The Bluejays snuck up on teams last year to finish the abbreviated season ranked No. 7 in the AP poll, and the team full of shooters may be able to repeat that performance even with Ty-Shon Alexander going to the NBA. There’s no new team philosophy here, as Creighton is annually built around their perimeter offense, and the roster seems perfectly capable of playing up to Greg McDermott’s expectations. Marcus Zegarowski should be considered the favorite to win conference Player of the Year honors, and Mitch Ballock is just as impressive with the ball in his hands. Defense is going to be a major question, as Creighton is a smaller team without either a perimeter stopper or a standout rim protector. Christian Bishop looked solid playing up a position for most of last season, but they’ll need help from 7-foot freshman Ryan Kalkbrenner if they want to avoid repeating the league’s worst mark in offensive rebounds allowed.
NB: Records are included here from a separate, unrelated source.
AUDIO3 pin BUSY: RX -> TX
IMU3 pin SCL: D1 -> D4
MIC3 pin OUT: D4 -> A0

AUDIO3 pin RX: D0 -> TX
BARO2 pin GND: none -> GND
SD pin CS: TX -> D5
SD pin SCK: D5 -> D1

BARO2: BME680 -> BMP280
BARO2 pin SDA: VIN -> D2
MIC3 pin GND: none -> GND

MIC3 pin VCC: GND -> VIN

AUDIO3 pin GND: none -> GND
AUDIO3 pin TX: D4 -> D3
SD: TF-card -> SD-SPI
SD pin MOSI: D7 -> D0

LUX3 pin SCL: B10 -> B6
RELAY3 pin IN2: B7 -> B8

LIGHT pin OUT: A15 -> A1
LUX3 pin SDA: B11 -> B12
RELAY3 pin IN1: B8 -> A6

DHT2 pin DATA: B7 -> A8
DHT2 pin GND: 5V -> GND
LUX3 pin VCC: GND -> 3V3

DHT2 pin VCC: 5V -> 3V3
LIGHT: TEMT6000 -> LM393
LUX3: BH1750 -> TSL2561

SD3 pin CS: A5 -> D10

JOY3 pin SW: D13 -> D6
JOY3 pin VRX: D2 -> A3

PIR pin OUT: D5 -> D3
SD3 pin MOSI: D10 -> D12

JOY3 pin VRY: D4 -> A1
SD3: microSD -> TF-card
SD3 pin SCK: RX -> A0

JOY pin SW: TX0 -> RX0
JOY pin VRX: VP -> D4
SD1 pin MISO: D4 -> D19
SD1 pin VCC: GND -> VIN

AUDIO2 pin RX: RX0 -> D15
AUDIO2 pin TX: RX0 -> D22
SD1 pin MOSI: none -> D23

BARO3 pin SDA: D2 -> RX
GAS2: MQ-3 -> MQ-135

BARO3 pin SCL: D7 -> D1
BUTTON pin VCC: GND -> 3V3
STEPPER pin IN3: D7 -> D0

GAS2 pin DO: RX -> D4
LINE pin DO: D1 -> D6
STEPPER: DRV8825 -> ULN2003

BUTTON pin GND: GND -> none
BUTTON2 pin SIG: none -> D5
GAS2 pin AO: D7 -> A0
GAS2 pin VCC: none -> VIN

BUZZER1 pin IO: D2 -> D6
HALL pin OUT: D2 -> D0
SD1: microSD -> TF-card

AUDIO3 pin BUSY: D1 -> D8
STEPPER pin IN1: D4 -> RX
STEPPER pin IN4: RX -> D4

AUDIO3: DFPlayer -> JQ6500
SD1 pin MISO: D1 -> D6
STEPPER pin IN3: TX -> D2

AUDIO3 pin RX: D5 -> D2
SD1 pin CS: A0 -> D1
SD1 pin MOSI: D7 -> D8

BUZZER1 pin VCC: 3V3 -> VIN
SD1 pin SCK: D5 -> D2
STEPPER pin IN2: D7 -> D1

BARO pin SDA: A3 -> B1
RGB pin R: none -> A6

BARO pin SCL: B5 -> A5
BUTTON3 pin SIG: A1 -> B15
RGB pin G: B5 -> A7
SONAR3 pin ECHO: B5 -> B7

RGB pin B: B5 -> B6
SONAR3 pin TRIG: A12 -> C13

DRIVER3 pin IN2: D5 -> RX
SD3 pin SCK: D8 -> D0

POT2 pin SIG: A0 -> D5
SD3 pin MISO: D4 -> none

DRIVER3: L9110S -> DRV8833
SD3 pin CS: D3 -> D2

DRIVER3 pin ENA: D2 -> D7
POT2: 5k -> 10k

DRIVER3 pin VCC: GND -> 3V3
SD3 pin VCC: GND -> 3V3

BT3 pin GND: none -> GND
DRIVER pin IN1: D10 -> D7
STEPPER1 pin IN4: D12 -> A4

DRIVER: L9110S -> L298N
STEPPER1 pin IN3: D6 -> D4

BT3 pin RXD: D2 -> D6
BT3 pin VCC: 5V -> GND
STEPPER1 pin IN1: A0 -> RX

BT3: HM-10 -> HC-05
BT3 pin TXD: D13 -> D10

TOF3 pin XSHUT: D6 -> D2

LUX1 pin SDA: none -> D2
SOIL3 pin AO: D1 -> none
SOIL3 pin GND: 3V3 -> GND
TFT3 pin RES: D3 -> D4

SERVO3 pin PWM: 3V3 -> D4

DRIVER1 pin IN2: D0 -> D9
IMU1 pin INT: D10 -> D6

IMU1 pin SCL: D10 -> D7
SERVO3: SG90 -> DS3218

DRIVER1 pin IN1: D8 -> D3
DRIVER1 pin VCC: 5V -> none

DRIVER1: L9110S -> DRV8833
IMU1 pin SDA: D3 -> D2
Creighton’s season has not had many surprises so far, getting a close win against decent mid-major North Dakota State, before crushing two weak opponents. The one-point loss at Kansas may have been a disappointment to the Bluejays, but playing a tough opponent that closely on the road should be seen as a very good sign. Creighton is 5-2 heading into their matchup against UConn on Sunday afternoon.

Providence

That’s right, Providence! Advanced metrics aside, there’s a reason the Friars finished third in the preseason poll, and it’s because of the upside this roster has, even if they have a ways to go in proving it. Providence has more roster turnover than any other team in this tier, but lead guard David Duke has a lot of potential and could provide enough of an offensive spark to carry the team to the conference title. A.J. Reeves and Syracuse transfer Brycen Goodine may outperform expectations as well, and one of them making the leap could take Providence over the top. Ed Cooley’s Providence teams have been steady but unspectacular, and this might be his best chance yet of winning the Big East.

The Friars haven’t quite clicked just yet, but this was always going to happen; they’re a young team and needed some games to work out the kinks before conference play. They’ve taken care of business against weaker opponents but two games against major-conference competition in Indiana and Alabama resulted in big losses. There’s still a chance they put it all together in about a month or so, but their play so far hasn’t befitted their third-place finish in the Big East preseason poll. Providence is currently 5-2 to start the season.

UConn

Well, we couldn’t just leave them out, could we? The Huskies do have the making of a conference contender, checking off several boxes a team needs in order to win. There’s returning NBA talent in James Bouknight and Akok Akok, veteran leadership in Isaiah Whaley, plenty of incoming talent to keep the rotations fresh, a deep bench, and a sure-thing scorer in R.J. Cole. The question marks are whether Akok and Tyler Polley fully recover from their injuries in enough time to make an impact on the Big East standings, and who leads the perimeter defense after Christian Vital’s graduation. Dan Hurley’s squad has the depth to be optimistic about the former, but the latter may not be answered until near the end of the season. The influx of freshman talent allows for a lot of volatility though— if just one of Andre Jackson, Adama Sanogo, or Richie Springs can break out, the Huskies will be in good shape.

The Huskies haven’t looked great yet, but an impressive win against a tough USC team where mismatches benefited the Trojans provides some hope going forward. With the schedule on pause for the time being due to positive COVID tests, UConn may remain rusty at the start of conference play, but has already shown the ability to beat high-level opponents.